Task directions: Restate the entries below verbatim.

________

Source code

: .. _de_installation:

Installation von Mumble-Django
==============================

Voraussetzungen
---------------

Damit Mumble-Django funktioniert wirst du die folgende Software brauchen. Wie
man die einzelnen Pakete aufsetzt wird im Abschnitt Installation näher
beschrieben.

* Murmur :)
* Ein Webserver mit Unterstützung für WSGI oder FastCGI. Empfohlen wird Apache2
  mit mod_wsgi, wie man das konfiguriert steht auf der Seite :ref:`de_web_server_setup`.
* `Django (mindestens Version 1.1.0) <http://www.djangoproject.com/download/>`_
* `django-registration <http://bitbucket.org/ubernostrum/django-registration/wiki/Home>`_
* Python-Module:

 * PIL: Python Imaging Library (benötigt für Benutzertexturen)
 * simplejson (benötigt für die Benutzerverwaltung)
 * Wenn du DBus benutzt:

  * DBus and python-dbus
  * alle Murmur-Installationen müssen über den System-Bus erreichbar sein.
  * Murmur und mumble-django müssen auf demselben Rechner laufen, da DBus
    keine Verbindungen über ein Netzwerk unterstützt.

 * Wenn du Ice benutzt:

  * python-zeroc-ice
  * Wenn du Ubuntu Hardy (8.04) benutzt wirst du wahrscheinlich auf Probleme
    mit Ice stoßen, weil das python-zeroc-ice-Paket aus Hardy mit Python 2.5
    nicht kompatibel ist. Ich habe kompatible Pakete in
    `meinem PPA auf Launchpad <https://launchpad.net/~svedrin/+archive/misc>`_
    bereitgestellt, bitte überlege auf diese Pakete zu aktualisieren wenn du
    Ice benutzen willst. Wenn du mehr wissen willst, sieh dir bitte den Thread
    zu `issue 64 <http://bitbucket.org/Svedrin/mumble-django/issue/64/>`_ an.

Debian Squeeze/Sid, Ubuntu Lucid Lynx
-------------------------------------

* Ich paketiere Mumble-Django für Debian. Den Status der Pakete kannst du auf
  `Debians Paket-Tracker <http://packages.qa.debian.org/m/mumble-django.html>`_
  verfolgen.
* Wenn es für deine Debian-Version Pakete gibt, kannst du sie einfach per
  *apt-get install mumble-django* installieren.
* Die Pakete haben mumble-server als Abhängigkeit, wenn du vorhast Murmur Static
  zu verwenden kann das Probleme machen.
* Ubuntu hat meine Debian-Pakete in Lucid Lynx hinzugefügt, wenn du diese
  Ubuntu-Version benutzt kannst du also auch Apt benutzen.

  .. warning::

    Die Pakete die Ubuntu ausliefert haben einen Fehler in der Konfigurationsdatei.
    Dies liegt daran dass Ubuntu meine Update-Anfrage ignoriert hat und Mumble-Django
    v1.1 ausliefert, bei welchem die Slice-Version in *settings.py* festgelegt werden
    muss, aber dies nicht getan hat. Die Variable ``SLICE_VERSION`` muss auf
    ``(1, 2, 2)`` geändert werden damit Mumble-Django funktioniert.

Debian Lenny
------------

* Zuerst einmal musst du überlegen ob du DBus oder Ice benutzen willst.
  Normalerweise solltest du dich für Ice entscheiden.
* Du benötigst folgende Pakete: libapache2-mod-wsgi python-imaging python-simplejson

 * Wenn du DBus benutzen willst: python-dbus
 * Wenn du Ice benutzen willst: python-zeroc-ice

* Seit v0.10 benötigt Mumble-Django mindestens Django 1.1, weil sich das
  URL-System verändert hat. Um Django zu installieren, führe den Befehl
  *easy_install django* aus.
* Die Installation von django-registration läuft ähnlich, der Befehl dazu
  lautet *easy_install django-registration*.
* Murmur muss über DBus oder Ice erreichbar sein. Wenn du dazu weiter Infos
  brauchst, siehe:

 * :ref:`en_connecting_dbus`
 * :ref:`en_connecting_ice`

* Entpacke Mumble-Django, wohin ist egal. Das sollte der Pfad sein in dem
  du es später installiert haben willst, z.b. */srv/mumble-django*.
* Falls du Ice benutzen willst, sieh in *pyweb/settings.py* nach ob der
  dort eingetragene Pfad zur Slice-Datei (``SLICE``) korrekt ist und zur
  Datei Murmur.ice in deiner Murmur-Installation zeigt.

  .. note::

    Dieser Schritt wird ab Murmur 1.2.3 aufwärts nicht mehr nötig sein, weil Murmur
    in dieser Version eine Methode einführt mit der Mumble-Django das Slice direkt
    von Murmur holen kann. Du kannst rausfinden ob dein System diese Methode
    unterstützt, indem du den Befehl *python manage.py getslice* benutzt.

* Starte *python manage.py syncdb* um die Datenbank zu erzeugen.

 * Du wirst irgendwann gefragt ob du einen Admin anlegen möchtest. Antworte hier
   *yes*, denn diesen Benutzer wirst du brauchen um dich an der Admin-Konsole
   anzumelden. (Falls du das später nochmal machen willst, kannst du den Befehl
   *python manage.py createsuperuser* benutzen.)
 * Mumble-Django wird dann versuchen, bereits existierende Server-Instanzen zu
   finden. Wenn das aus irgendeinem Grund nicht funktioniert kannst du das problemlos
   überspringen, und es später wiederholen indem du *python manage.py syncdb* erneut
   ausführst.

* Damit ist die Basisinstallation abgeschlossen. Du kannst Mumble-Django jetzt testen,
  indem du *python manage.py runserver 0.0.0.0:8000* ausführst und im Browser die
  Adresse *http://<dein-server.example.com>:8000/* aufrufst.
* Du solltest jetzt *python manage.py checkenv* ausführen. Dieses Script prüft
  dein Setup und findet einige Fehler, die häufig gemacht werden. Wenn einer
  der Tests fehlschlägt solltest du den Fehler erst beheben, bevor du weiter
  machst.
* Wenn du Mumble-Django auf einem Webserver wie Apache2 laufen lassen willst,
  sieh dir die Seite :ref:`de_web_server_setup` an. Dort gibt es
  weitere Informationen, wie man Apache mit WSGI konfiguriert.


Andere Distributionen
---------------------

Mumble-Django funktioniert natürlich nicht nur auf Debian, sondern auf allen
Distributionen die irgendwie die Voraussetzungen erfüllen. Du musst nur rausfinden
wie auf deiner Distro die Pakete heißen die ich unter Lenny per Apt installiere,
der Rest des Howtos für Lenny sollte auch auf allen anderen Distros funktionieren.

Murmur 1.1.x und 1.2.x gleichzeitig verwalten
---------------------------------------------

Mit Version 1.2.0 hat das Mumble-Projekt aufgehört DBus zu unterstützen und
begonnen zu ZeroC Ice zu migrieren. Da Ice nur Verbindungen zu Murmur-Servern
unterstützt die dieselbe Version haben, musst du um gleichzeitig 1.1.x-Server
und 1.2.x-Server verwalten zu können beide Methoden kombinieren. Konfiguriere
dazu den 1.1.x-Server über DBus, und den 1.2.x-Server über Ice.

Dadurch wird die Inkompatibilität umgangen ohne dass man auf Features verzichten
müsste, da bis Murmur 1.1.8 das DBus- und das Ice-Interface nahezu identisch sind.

________

Output:
Source code

: .. _de_installation:

Installation von Mumble-Django
==============================

Voraussetzungen
---------------

Damit Mumble-Django funktioniert wirst du die folgende Software brauchen. Wie
man die einzelnen Pakete aufsetzt wird im Abschnitt Installation näher
beschrieben.

* Murmur :)
* Ein Webserver mit Unterstützung für WSGI oder FastCGI. Empfohlen wird Apache2
  mit mod_wsgi, wie man das konfiguriert steht auf der Seite :ref:`de_web_server_setup`.
* `Django (mindestens Version 1.1.0) <http://www.djangoproject.com/download/>`_
* `django-registration <http://bitbucket.org/ubernostrum/django-registration/wiki/Home>`_
* Python-Module:

 * PIL: Python Imaging Library (benötigt für Benutzertexturen)
 * simplejson (benötigt für die Benutzerverwaltung)
 * Wenn du DBus benutzt:

  * DBus and python-dbus
  * alle Murmur-Installationen müssen über den System-Bus erreichbar sein.
  * Murmur und mumble-django müssen auf demselben Rechner laufen, da DBus
    keine Verbindungen über ein Netzwerk unterstützt.

 * Wenn du Ice benutzt:

  * python-zeroc-ice
  * Wenn du Ubuntu Hardy (8.04) benutzt wirst du wahrscheinlich auf Probleme
    mit Ice stoßen, weil das python-zeroc-ice-Paket aus Hardy mit Python 2.5
    nicht kompatibel ist. Ich habe kompatible Pakete in
    `meinem PPA auf Launchpad <https://launchpad.net/~svedrin/+archive/misc>`_
    bereitgestellt, bitte überlege auf diese Pakete zu aktualisieren wenn du
    Ice benutzen willst. Wenn du mehr wissen willst, sieh dir bitte den Thread
    zu `issue 64 <http://bitbucket.org/Svedrin/mumble-django/issue/64/>`_ an.

Debian Squeeze/Sid, Ubuntu Lucid Lynx
-------------------------------------

* Ich paketiere Mumble-Django für Debian. Den Status der Pakete kannst du auf
  `Debians Paket-Tracker <http://packages.qa.debian.org/m/mumble-django.html>`_
  verfolgen.
* Wenn es für deine Debian-Version Pakete gibt, kannst du sie einfach per
  *apt-get install mumble-django* installieren.
* Die Pakete haben mumble-server als Abhängigkeit, wenn du vorhast Murmur Static
  zu verwenden kann das Probleme machen.
* Ubuntu hat meine Debian-Pakete in Lucid Lynx hinzugefügt, wenn du diese
  Ubuntu-Version benutzt kannst du also auch Apt benutzen.

  .. warning::

    Die Pakete die Ubuntu ausliefert haben einen Fehler in der Konfigurationsdatei.
    Dies liegt daran dass Ubuntu meine Update-Anfrage ignoriert hat und Mumble-Django
    v1.1 ausliefert, bei welchem die Slice-Version in *settings.py* festgelegt werden
    muss, aber dies nicht getan hat. Die Variable ``SLICE_VERSION`` muss auf
    ``(1, 2, 2)`` geändert werden damit Mumble-Django funktioniert.

Debian Lenny
------------

* Zuerst einmal musst du überlegen ob du DBus oder Ice benutzen willst.
  Normalerweise solltest du dich für Ice entscheiden.
* Du benötigst folgende Pakete: libapache2-mod-wsgi python-imaging python-simplejson

 * Wenn du DBus benutzen willst: python-dbus
 * Wenn du Ice benutzen willst: python-zeroc-ice

* Seit v0.10 benötigt Mumble-Django mindestens Django 1.1, weil sich das
  URL-System verändert hat. Um Django zu installieren, führe den Befehl
  *easy_install django* aus.
* Die Installation von django-registration läuft ähnlich, der Befehl dazu
  lautet *easy_install django-registration*.
* Murmur muss über DBus oder Ice erreichbar sein. Wenn du dazu weiter Infos
  brauchst, siehe:

 * :ref:`en_connecting_dbus`
 * :ref:`en_connecting_ice`

* Entpacke Mumble-Django, wohin ist egal. Das sollte der Pfad sein in dem
  du es später installiert haben willst, z.b. */srv/mumble-django*.
* Falls du Ice benutzen willst, sieh in *pyweb/settings.py* nach ob der
  dort eingetragene Pfad zur Slice-Datei (``SLICE``) korrekt ist und zur
  Datei Murmur.ice in deiner Murmur-Installation zeigt.

  .. note::

    Dieser Schritt wird ab Murmur 1.2.3 aufwärts nicht mehr nötig sein, weil Murmur
    in dieser Version eine Methode einführt mit der Mumble-Django das Slice direkt
    von Murmur holen kann. Du kannst rausfinden ob dein System diese Methode
    unterstützt, indem du den Befehl *python manage.py getslice* benutzt.

* Starte *python manage.py syncdb* um die Datenbank zu erzeugen.

 * Du wirst irgendwann gefragt ob du einen Admin anlegen möchtest. Antworte hier
   *yes*, denn diesen Benutzer wirst du brauchen um dich an der Admin-Konsole
   anzumelden. (Falls du das später nochmal machen willst, kannst du den Befehl
   *python manage.py createsuperuser* benutzen.)
 * Mumble-Django wird dann versuchen, bereits existierende Server-Instanzen zu
   finden. Wenn das aus irgendeinem Grund nicht funktioniert kannst du das problemlos
   überspringen, und es später wiederholen indem du *python manage.py syncdb* erneut
   ausführst.

* Damit ist die Basisinstallation abgeschlossen. Du kannst Mumble-Django jetzt testen,
  indem du *python manage.py runserver 0.0.0.0:8000* ausführst und im Browser die
  Adresse *http://<dein-server.example.com>:8000/* aufrufst.
* Du solltest jetzt *python manage.py checkenv* ausführen. Dieses Script prüft
  dein Setup und findet einige Fehler, die häufig gemacht werden. Wenn einer
  der Tests fehlschlägt solltest du den Fehler erst beheben, bevor du weiter
  machst.
* Wenn du Mumble-Django auf einem Webserver wie Apache2 laufen lassen willst,
  sieh dir die Seite :ref:`de_web_server_setup` an. Dort gibt es
  weitere Informationen, wie man Apache mit WSGI konfiguriert.


Andere Distributionen
---------------------

Mumble-Django funktioniert natürlich nicht nur auf Debian, sondern auf allen
Distributionen die irgendwie die Voraussetzungen erfüllen. Du musst nur rausfinden
wie auf deiner Distro die Pakete heißen die ich unter Lenny per Apt installiere,
der Rest des Howtos für Lenny sollte auch auf allen anderen Distros funktionieren.

Murmur 1.1.x und 1.2.x gleichzeitig verwalten
---------------------------------------------

Mit Version 1.2.0 hat das Mumble-Projekt aufgehört DBus zu unterstützen und
begonnen zu ZeroC Ice zu migrieren. Da Ice nur Verbindungen zu Murmur-Servern
unterstützt die dieselbe Version haben, musst du um gleichzeitig 1.1.x-Server
und 1.2.x-Server verwalten zu können beide Methoden kombinieren. Konfiguriere
dazu den 1.1.x-Server über DBus, und den 1.2.x-Server über Ice.

Dadurch wird die Inkompatibilität umgangen ohne dass man auf Features verzichten
müsste, da bis Murmur 1.1.8 das DBus- und das Ice-Interface nahezu identisch sind.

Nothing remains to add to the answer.